INFORMATION SUPPLIED:

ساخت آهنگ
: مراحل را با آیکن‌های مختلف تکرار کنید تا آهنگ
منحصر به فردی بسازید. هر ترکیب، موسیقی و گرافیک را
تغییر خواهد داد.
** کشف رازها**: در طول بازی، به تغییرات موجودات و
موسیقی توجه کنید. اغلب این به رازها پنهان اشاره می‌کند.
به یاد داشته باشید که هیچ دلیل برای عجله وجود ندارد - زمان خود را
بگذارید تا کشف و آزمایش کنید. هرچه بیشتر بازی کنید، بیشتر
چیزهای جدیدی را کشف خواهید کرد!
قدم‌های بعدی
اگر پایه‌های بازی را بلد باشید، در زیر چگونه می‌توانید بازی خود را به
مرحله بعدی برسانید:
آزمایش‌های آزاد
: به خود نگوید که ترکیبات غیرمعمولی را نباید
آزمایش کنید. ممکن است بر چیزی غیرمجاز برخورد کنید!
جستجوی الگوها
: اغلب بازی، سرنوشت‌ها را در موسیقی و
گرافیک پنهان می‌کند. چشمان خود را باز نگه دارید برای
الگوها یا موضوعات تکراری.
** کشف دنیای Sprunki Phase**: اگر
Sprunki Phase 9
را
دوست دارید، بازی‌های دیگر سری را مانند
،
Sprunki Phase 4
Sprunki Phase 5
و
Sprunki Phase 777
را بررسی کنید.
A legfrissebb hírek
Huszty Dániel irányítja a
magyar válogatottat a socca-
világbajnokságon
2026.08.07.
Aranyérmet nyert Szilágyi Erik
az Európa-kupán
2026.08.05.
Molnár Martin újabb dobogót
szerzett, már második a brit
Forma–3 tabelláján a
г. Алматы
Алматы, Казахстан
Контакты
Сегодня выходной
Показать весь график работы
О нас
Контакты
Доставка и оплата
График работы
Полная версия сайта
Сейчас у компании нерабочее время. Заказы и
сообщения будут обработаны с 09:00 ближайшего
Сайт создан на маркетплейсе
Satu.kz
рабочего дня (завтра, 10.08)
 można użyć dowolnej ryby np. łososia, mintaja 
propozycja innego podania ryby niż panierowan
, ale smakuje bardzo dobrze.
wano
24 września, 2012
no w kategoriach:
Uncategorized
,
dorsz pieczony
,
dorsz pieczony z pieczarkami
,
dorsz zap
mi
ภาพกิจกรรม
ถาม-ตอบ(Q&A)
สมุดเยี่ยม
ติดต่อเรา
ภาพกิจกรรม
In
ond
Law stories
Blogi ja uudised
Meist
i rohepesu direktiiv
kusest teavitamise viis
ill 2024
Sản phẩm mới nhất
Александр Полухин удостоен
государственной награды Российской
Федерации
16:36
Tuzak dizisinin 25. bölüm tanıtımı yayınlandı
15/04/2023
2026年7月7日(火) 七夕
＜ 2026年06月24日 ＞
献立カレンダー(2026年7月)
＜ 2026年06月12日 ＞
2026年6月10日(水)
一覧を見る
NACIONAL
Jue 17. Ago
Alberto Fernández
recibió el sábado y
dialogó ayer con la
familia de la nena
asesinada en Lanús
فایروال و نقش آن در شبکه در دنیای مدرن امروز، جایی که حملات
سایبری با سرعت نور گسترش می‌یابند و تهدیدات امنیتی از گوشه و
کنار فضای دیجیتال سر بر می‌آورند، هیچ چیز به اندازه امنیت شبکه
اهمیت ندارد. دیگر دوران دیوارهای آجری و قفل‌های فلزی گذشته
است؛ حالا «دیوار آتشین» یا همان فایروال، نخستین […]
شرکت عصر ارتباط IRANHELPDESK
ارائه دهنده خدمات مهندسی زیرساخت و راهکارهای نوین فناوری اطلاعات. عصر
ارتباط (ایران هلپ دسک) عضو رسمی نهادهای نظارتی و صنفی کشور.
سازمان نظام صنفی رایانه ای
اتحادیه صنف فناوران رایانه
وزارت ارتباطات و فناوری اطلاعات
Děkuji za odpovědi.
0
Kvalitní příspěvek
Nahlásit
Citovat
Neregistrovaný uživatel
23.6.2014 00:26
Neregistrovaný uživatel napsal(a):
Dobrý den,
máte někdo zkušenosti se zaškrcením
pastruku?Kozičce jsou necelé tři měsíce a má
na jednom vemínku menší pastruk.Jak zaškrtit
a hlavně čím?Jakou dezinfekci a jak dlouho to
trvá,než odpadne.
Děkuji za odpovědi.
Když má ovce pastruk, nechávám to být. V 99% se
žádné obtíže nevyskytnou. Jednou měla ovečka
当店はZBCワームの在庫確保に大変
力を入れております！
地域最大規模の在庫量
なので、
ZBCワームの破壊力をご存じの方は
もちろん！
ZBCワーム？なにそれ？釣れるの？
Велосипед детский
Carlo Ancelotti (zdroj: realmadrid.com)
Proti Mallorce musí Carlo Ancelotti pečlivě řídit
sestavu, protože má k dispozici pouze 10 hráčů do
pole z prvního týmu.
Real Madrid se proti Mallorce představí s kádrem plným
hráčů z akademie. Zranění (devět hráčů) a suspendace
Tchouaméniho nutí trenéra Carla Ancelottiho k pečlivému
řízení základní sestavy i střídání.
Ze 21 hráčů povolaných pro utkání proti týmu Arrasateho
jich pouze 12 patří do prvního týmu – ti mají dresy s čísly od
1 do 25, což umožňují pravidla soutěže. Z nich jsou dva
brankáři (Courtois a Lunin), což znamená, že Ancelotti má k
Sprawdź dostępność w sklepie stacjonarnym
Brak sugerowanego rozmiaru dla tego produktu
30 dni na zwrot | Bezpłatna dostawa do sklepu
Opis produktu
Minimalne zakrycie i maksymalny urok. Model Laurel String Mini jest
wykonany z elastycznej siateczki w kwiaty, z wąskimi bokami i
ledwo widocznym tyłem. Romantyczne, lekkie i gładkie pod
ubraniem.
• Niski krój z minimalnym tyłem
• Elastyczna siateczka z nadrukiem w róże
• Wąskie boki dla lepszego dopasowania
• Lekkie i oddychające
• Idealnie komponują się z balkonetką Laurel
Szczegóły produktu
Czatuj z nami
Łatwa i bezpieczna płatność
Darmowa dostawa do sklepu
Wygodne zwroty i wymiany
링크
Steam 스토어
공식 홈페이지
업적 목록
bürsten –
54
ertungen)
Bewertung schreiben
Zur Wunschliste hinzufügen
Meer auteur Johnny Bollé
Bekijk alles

THE TASK: Each line from the top of the material above through the line containing "به یاد داشته" must be output exactly, and no other line.

RESULT OF THIS EXERCISE:
ساخت آهنگ
: مراحل را با آیکن‌های مختلف تکرار کنید تا آهنگ
منحصر به فردی بسازید. هر ترکیب، موسیقی و گرافیک را
تغییر خواهد داد.
** کشف رازها**: در طول بازی، به تغییرات موجودات و
موسیقی توجه کنید. اغلب این به رازها پنهان اشاره می‌کند.
به یاد داشته باشید که هیچ دلیل برای عجله وجود ندارد - زمان خود را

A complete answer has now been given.